> [EXERCISE TASKS]:
1. In the court opinion on the boiler insurance suit, how was the starboard boiler found to be in serious condition even though it passed the hydrostatic test?
2. In the rows starting at the line containing "Transcribe the sheet music shown above into" and ending at the last row, switch "*clefC3" to "*clefC4" and give those lines again with nothing else changed.

> [SOURCE TEXT]:
MELLON, Director General of Railroads,
v.
FEDERAL INS. CO.

District Court, S. D. New York.

September 14, 1926.

*998 Burlingham, Veeder, Masten & Fearey, of New York City (Van Vechten Veeder and A. H. Neely, both of New York City, of counsel), for libelant.

Bigham, Englar & Jones, of New York City (D. Roger Englar, of New York City, of counsel), for respondent.

AUGUSTUS N. HAND, District Judge.

This suit is to recover upon two insurance policies (one covering from January 1, 1918, to December 31, 1918, and the other from January 1, 1919, to December 31, 1919) for injuries to two boilers on the steamship El Mundo The port boiler burst when subjected to the annual hydrostatic test required by law. Shortly thereafter the starboard boiler, though it passed the test satisfactorily, developed leaks, and, upon further examination, was found to have cracks in the shell and to be in a serious condition. The cost of repairing the port boiler was $69,305.38, and the starboard boiler $72,210.37

The insurance policies contained the following provisions:

"Touching the adventures and perils which we, the said assurers, are contented to bear and take upon us, they are of the seas, men of war, fire, enemies, pirates, rovers, thieves, jettisons, letters of mart and countermart, surprisals, takings at sea, arrests, restraints and detainments of all kings, princes and peoples, of what nation, condition or quality soever, barratry of the master and mariners, explosions, riots, or other causes of whatsoever nature arising, either on shore or otherwise, causing loss of or injury to the property hereby insured, and of all other perils, losses, and misfortunes that have or shall come to the hurt, detriment, or damage of the said ship, etc., or any part thereof. * * *

"This insurance also specially to cover (subject to the $2,500 D/A warranty) loss of or damage to hull or machinery, through the negligence of master, charterers, mariners, engineers, or pilots, or through explosions, bursting of boilers, breakage of shafts, or through any latent defect in the machinery or hull, provided such loss or damage has not resulted from want of due diligence by the owners of the ship, or any of them, or by the manager, masters, mates, engineers, pilots, or crew not to be considered as part owners within the meaning of this clause should they hold shares in the steamer."

> [PROVIDED MATERIAL]:
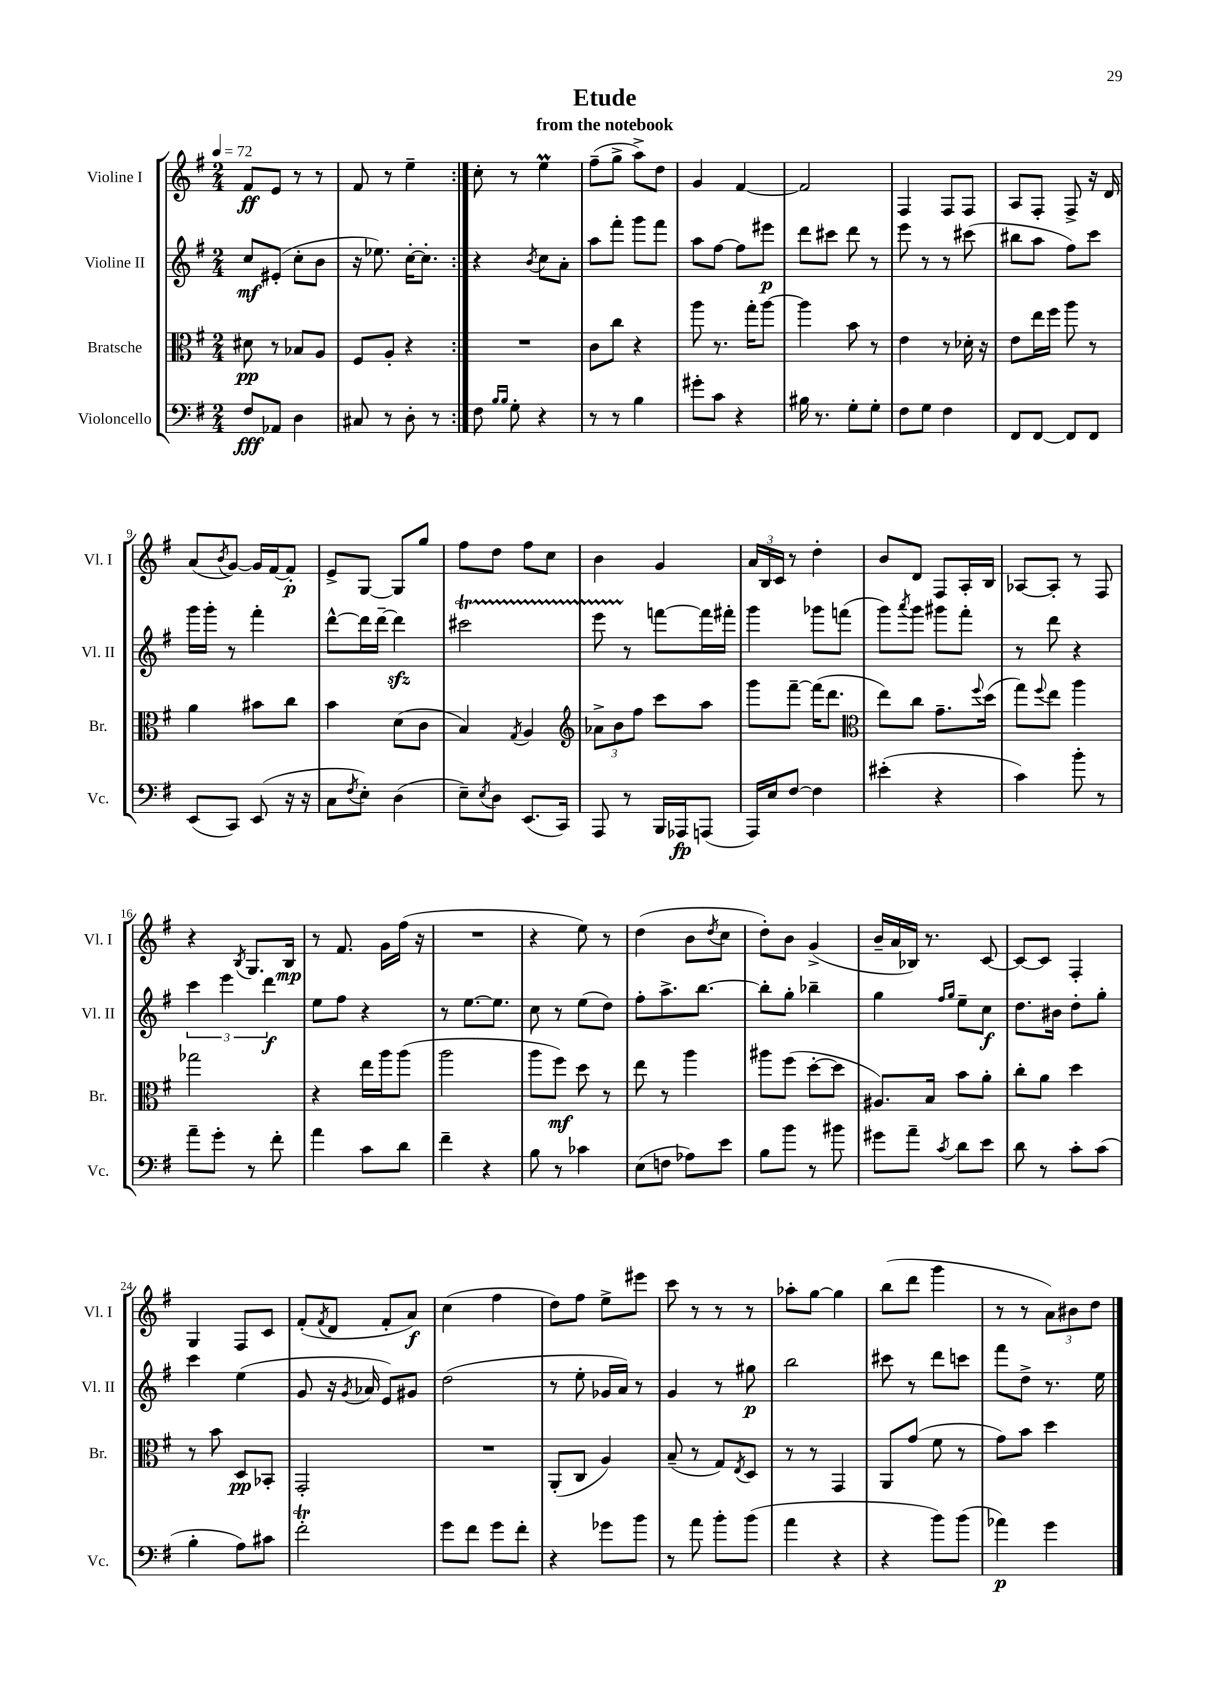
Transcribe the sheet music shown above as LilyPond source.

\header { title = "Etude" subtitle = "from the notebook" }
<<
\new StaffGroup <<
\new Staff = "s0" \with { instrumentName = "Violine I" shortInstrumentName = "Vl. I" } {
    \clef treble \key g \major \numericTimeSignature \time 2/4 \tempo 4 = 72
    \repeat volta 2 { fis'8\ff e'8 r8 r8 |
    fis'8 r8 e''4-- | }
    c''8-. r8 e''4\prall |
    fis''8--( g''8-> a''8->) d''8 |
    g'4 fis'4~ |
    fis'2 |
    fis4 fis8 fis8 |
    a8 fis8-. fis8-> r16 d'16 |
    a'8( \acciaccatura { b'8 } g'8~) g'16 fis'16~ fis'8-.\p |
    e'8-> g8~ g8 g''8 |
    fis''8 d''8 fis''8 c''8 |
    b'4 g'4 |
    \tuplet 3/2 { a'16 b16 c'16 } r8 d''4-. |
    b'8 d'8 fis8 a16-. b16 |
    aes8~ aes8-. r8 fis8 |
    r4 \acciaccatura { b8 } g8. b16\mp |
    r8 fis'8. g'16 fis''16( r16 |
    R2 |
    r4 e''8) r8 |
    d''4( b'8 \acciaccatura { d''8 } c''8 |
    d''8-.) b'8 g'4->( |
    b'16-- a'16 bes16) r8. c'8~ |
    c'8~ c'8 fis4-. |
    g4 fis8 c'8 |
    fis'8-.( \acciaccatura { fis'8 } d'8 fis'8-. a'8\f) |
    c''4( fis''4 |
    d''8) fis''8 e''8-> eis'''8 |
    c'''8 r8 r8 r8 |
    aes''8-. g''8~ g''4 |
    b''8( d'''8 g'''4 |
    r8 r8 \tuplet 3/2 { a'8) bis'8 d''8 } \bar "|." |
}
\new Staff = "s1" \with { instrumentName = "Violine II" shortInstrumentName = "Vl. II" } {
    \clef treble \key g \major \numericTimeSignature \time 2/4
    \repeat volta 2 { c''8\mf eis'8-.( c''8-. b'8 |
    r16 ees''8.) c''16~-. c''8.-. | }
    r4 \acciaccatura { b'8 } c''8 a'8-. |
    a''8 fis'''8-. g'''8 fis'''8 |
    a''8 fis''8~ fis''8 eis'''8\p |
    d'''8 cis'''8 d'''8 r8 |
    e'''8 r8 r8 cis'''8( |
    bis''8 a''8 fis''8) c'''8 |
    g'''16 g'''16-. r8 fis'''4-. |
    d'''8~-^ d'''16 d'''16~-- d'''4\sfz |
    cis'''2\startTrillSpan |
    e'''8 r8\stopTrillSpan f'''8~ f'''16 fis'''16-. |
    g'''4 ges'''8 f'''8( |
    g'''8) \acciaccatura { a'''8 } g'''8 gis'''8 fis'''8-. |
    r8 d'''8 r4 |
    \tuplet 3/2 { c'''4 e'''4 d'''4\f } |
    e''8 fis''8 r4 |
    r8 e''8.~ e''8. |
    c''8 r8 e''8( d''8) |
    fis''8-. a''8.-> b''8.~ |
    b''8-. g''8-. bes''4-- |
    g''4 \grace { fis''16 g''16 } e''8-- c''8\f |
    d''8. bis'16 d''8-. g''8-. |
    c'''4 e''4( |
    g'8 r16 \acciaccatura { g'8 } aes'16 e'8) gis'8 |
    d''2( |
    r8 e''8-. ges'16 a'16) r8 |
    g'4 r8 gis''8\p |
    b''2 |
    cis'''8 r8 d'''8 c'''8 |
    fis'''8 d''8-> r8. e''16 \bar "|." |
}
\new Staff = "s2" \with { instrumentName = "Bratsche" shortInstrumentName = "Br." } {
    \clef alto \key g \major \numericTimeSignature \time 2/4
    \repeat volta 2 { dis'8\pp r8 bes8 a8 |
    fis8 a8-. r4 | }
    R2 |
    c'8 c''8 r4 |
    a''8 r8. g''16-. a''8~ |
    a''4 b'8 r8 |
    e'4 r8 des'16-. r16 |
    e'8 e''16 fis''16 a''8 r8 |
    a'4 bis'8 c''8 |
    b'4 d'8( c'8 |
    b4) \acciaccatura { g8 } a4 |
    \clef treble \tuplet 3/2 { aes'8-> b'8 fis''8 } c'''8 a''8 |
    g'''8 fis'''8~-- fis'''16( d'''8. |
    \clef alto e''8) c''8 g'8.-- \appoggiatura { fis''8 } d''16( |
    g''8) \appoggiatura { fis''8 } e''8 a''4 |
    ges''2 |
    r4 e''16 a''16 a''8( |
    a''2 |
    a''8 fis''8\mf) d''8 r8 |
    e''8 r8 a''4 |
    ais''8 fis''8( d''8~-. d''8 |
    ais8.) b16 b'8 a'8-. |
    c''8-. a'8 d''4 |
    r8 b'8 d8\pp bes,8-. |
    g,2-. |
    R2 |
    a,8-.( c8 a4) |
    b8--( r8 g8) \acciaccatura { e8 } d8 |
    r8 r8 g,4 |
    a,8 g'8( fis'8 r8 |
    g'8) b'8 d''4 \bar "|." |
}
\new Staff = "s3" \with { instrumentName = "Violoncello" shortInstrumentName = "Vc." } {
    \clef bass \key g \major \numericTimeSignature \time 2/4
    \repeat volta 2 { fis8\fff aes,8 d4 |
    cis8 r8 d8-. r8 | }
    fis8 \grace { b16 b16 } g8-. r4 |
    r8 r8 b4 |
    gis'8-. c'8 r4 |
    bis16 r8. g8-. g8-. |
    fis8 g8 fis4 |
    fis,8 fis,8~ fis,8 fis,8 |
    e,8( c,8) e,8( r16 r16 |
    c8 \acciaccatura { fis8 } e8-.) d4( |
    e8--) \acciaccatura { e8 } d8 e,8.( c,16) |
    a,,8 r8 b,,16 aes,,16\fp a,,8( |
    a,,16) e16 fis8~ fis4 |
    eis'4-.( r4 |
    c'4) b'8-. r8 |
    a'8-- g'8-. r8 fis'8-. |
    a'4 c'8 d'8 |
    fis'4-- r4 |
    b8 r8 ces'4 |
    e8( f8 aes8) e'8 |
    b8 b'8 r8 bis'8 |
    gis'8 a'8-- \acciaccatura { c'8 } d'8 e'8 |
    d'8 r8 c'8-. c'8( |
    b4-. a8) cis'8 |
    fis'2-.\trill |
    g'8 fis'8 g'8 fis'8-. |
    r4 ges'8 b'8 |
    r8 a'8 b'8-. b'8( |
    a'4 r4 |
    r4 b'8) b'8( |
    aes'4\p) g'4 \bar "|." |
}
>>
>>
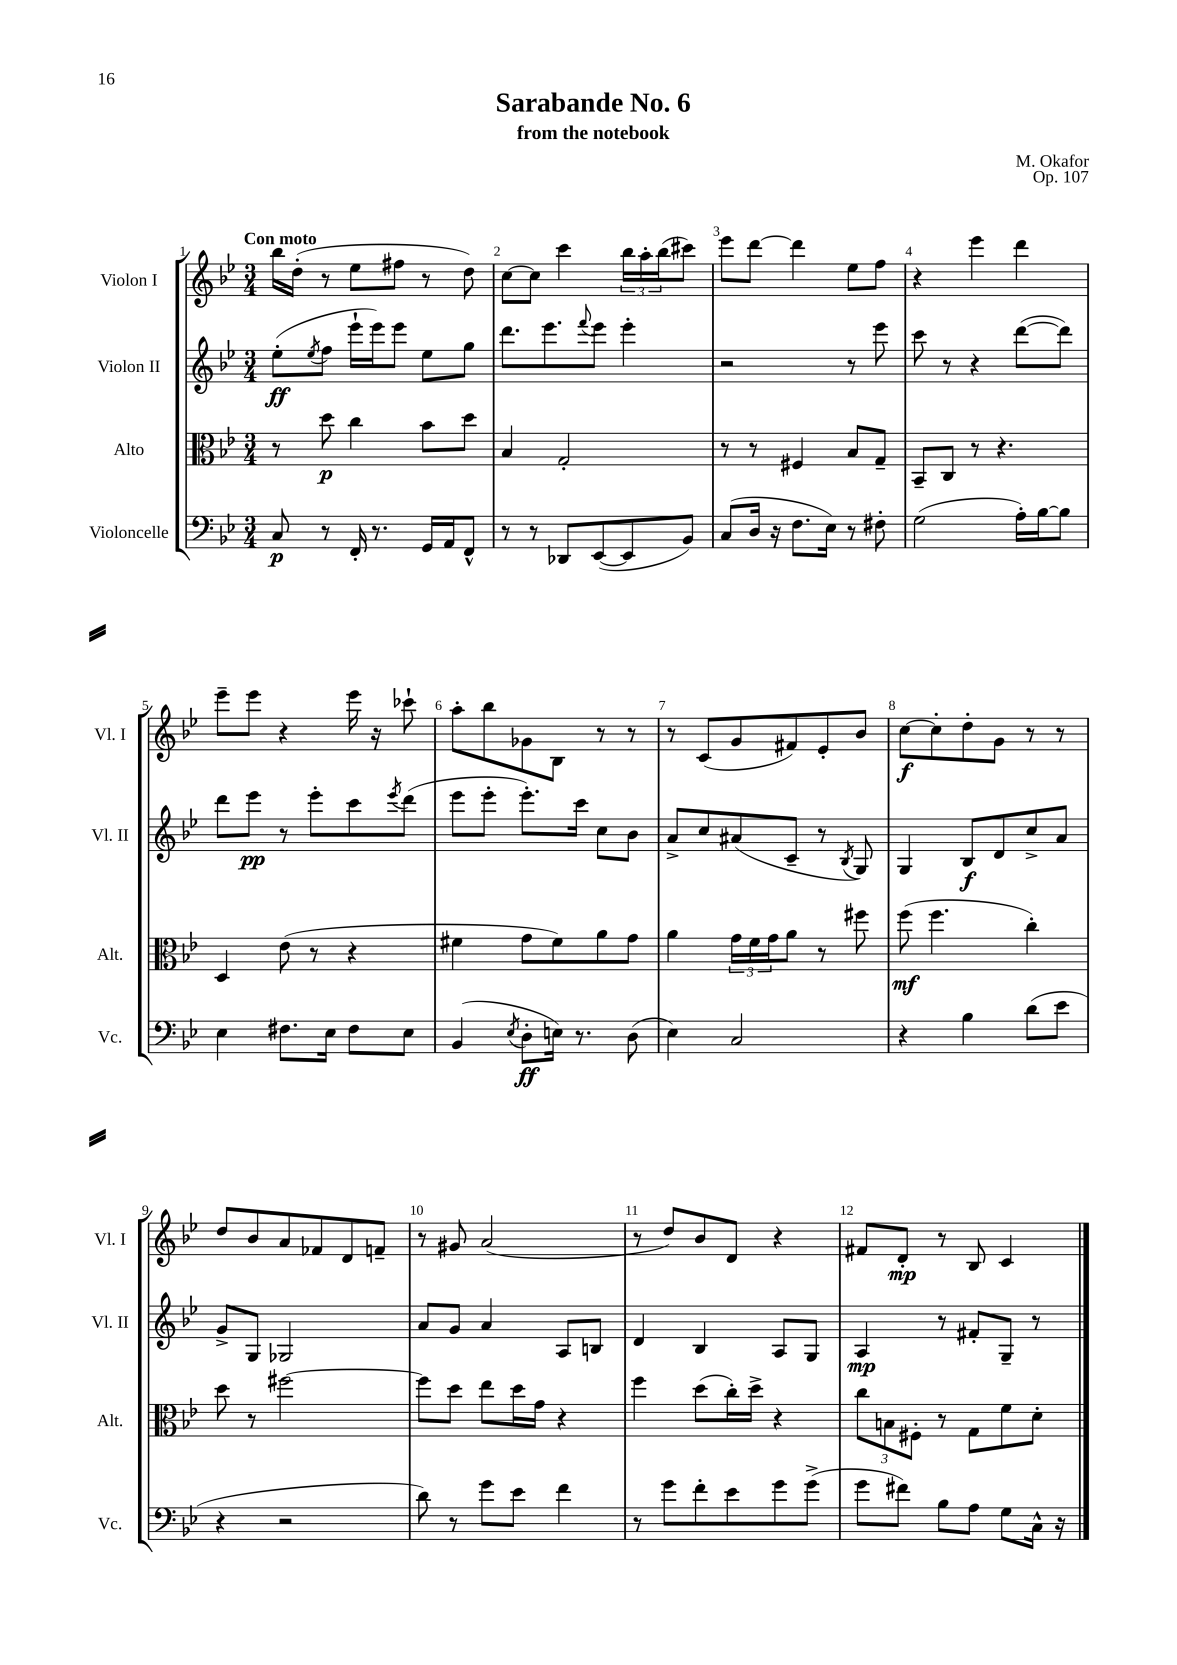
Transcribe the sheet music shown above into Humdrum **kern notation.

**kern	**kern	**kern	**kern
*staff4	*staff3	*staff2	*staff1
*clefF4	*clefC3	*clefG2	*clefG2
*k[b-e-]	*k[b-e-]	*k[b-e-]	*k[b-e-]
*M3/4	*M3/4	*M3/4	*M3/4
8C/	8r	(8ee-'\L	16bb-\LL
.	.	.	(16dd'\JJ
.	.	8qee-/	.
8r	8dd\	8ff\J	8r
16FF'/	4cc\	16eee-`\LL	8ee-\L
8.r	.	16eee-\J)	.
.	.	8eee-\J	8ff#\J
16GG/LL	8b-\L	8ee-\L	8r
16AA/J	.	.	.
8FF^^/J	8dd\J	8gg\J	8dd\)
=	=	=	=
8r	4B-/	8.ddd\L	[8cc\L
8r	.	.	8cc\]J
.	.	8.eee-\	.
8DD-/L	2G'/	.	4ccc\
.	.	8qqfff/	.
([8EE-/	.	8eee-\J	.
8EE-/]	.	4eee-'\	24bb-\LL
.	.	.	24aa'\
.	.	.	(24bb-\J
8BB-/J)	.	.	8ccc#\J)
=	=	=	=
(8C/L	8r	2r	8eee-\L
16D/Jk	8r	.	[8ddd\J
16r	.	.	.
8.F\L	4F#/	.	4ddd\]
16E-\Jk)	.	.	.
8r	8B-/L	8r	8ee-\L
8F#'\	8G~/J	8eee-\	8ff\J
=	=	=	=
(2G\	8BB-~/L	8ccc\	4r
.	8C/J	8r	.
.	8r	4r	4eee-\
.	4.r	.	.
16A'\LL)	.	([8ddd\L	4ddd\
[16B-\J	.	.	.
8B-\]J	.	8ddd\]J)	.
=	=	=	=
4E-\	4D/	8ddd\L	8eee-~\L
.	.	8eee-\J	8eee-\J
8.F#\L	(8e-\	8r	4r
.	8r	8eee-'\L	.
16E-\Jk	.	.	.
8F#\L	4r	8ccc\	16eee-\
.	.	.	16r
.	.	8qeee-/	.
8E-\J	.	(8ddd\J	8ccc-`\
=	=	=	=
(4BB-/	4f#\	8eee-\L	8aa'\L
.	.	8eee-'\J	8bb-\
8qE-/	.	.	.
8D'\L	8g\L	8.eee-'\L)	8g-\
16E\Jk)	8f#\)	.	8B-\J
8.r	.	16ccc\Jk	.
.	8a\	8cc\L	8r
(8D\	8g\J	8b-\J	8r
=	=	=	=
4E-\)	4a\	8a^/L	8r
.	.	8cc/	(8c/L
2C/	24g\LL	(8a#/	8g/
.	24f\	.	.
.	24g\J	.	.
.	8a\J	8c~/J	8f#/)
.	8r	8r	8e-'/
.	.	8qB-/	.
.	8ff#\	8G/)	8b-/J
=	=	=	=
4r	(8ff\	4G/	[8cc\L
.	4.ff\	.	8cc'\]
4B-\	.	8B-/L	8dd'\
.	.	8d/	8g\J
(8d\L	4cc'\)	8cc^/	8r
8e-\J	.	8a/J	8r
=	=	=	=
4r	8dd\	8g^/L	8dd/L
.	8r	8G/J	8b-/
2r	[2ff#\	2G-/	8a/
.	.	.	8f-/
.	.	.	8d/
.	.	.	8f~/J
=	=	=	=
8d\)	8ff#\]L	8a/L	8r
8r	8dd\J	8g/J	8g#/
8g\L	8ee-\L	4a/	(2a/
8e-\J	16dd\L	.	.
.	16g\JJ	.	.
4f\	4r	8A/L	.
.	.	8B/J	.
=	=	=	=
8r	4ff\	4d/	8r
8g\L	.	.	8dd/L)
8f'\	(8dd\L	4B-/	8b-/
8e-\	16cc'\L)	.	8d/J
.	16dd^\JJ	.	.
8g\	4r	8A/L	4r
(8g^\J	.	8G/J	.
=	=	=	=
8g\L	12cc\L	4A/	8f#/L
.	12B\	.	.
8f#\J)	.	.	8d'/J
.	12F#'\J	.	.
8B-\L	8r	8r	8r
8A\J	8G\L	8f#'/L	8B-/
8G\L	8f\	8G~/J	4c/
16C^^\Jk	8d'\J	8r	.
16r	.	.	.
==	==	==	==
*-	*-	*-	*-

> [RESULTS FOR THE EXERCISE]:
1. Shortly after the test, the starboard boiler developed leaks. On further examination, it was found to have cracks in the shell.

2.
Transcribe the sheet music shown above into Humdrum **kern notation.

**kern	**kern	**kern	**kern
*staff4	*staff3	*staff2	*staff1
*clefF4	*clefC4	*clefG2	*clefG2
*k[b-e-]	*k[b-e-]	*k[b-e-]	*k[b-e-]
*M3/4	*M3/4	*M3/4	*M3/4
8C/	8r	(8ee-'\L	16bb-\LL
.	.	.	(16dd'\JJ
.	.	8qee-/	.
8r	8dd\	8ff\J	8r
16FF'/	4cc\	16eee-`\LL	8ee-\L
8.r	.	16eee-\J)	.
.	.	8eee-\J	8ff#\J
16GG/LL	8b-\L	8ee-\L	8r
16AA/J	.	.	.
8FF^^/J	8dd\J	8gg\J	8dd\)
=	=	=	=
8r	4B-/	8.ddd\L	[8cc\L
8r	.	.	8cc\]J
.	.	8.eee-\	.
8DD-/L	2G'/	.	4ccc\
.	.	8qqfff/	.
([8EE-/	.	8eee-\J	.
8EE-/]	.	4eee-'\	24bb-\LL
.	.	.	24aa'\
.	.	.	(24bb-\J
8BB-/J)	.	.	8ccc#\J)
=	=	=	=
(8C/L	8r	2r	8eee-\L
16D/Jk	8r	.	[8ddd\J
16r	.	.	.
8.F\L	4F#/	.	4ddd\]
16E-\Jk)	.	.	.
8r	8B-/L	8r	8ee-\L
8F#'\	8G~/J	8eee-\	8ff\J
=	=	=	=
(2G\	8BB-~/L	8ccc\	4r
.	8C/J	8r	.
.	8r	4r	4eee-\
.	4.r	.	.
16A'\LL)	.	([8ddd\L	4ddd\
[16B-\J	.	.	.
8B-\]J	.	8ddd\]J)	.
=	=	=	=
4E-\	4D/	8ddd\L	8eee-~\L
.	.	8eee-\J	8eee-\J
8.F#\L	(8e-\	8r	4r
.	8r	8eee-'\L	.
16E-\Jk	.	.	.
8F#\L	4r	8ccc\	16eee-\
.	.	.	16r
.	.	8qeee-/	.
8E-\J	.	(8ddd\J	8ccc-`\
=	=	=	=
(4BB-/	4f#\	8eee-\L	8aa'\L
.	.	8eee-'\J	8bb-\
8qE-/	.	.	.
8D'\L	8g\L	8.eee-'\L)	8g-\
16E\Jk)	8f#\)	.	8B-\J
8.r	.	16ccc\Jk	.
.	8a\	8cc\L	8r
(8D\	8g\J	8b-\J	8r
=	=	=	=
4E-\)	4a\	8a^/L	8r
.	.	8cc/	(8c/L
2C/	24g\LL	(8a#/	8g/
.	24f\	.	.
.	24g\J	.	.
.	8a\J	8c~/J	8f#/)
.	8r	8r	8e-'/
.	.	8qB-/	.
.	8ff#\	8G/)	8b-/J
=	=	=	=
4r	(8ff\	4G/	[8cc\L
.	4.ff\	.	8cc'\]
4B-\	.	8B-/L	8dd'\
.	.	8d/	8g\J
(8d\L	4cc'\)	8cc^/	8r
8e-\J	.	8a/J	8r
=	=	=	=
4r	8dd\	8g^/L	8dd/L
.	8r	8G/J	8b-/
2r	[2ff#\	2G-/	8a/
.	.	.	8f-/
.	.	.	8d/
.	.	.	8f~/J
=	=	=	=
8d\)	8ff#\]L	8a/L	8r
8r	8dd\J	8g/J	8g#/
8g\L	8ee-\L	4a/	(2a/
8e-\J	16dd\L	.	.
.	16g\JJ	.	.
4f\	4r	8A/L	.
.	.	8B/J	.
=	=	=	=
8r	4ff\	4d/	8r
8g\L	.	.	8dd/L)
8f'\	(8dd\L	4B-/	8b-/
8e-\	16cc'\L)	.	8d/J
.	16dd^\JJ	.	.
8g\	4r	8A/L	4r
(8g^\J	.	8G/J	.
=	=	=	=
8g\L	12cc\L	4A/	8f#/L
.	12B\	.	.
8f#\J)	.	.	8d'/J
.	12F#'\J	.	.
8B-\L	8r	8r	8r
8A\J	8G\L	8f#'/L	8B-/
8G\L	8f\	8G~/J	4c/
16C^^\Jk	8d'\J	8r	.
16r	.	.	.
==	==	==	==
*-	*-	*-	*-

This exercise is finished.